> _Your objective_
When a line of the entries contains "scoring", please list that line.
--- START ---
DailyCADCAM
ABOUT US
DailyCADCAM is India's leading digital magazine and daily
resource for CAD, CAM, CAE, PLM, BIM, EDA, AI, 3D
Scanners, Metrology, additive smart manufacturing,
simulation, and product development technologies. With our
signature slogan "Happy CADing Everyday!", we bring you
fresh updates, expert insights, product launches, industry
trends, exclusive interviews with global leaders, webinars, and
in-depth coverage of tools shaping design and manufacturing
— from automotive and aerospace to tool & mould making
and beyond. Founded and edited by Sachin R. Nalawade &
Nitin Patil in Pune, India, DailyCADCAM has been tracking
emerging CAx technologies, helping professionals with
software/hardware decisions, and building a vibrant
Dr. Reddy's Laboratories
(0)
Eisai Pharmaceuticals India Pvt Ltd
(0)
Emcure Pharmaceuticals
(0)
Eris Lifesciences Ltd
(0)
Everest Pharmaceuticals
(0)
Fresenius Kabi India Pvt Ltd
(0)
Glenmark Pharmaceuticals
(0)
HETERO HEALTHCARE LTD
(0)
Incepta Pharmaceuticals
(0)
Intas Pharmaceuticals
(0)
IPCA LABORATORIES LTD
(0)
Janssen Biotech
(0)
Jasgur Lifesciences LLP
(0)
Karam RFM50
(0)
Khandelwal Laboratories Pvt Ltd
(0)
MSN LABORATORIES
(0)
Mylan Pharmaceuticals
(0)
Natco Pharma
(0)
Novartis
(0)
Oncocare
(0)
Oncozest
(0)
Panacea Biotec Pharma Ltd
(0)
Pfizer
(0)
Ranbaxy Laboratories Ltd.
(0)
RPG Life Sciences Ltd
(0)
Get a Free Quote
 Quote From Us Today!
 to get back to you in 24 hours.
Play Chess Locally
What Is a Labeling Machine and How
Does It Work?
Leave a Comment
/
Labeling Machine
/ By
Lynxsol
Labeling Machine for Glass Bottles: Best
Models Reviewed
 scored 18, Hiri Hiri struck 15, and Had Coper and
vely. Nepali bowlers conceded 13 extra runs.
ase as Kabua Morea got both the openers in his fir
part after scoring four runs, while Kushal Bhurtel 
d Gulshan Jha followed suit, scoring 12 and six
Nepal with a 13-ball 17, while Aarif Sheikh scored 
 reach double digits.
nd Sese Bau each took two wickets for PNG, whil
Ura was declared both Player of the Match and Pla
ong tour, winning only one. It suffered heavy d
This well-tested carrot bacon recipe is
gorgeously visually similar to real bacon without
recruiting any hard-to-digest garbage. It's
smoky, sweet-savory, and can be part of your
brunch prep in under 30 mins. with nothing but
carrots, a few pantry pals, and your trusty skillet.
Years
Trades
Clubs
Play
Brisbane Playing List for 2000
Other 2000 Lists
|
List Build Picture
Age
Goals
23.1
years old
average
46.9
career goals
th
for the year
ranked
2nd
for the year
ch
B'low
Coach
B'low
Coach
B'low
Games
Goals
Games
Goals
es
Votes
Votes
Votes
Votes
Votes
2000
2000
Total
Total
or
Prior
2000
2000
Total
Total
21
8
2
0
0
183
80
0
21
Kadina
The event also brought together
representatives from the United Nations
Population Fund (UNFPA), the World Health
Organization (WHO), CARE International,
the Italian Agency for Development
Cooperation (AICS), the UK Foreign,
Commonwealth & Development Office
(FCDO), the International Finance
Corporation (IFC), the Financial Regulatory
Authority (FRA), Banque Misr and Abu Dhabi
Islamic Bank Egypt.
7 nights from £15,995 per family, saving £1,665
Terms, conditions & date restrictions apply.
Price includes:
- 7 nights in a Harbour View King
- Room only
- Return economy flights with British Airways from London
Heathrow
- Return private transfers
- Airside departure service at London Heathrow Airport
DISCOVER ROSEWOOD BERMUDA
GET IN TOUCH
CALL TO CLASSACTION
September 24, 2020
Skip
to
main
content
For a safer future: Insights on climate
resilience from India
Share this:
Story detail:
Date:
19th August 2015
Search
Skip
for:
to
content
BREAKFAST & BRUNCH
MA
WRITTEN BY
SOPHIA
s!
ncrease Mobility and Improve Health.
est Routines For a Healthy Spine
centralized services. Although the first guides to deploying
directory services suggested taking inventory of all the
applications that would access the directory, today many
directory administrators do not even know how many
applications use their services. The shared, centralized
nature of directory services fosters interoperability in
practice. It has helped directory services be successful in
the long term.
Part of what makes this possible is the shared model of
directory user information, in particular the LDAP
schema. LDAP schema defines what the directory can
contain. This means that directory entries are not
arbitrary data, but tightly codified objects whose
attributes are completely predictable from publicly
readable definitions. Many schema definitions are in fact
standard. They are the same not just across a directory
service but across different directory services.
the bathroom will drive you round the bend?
--- END ---
> _Your solution_
part after scoring four runs, while Kushal Bhurtel 
d Gulshan Jha followed suit, scoring 12 and six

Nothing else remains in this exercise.